===== Input data =====

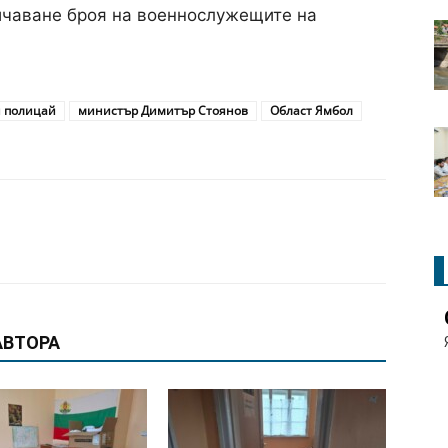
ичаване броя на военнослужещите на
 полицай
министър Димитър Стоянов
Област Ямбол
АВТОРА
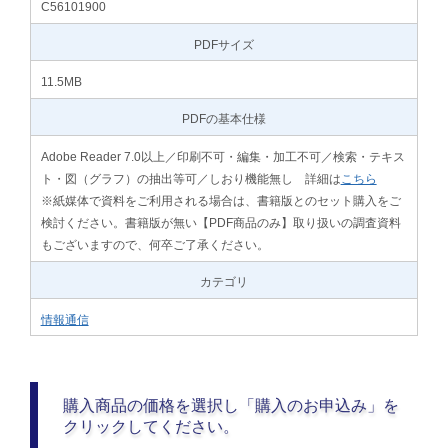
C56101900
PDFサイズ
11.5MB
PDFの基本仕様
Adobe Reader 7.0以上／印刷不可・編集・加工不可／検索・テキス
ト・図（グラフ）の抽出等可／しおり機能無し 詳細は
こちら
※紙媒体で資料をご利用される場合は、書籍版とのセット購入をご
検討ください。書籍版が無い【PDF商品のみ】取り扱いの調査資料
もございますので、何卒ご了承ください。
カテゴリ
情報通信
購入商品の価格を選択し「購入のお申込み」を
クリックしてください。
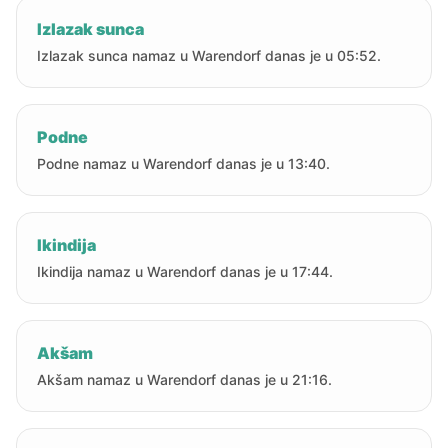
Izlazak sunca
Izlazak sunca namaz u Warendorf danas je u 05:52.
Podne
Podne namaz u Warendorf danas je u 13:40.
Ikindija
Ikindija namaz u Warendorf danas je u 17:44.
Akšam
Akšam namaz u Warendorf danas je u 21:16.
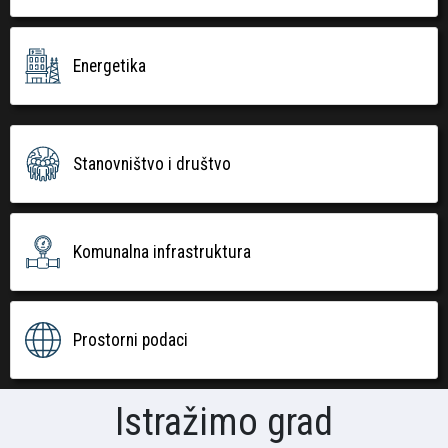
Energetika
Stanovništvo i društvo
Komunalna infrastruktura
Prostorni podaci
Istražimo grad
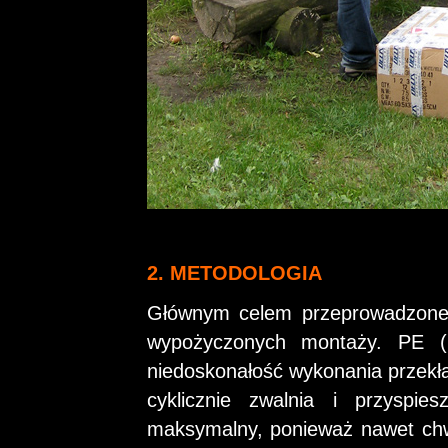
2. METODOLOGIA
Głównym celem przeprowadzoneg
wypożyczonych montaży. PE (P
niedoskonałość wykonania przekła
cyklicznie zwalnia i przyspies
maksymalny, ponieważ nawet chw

=====

(Assigned task): List each line from the rows above that contains the word "Izlazak".

(Task output):
Izlazak sunca
Izlazak sunca namaz u Warendorf danas je u 05:52.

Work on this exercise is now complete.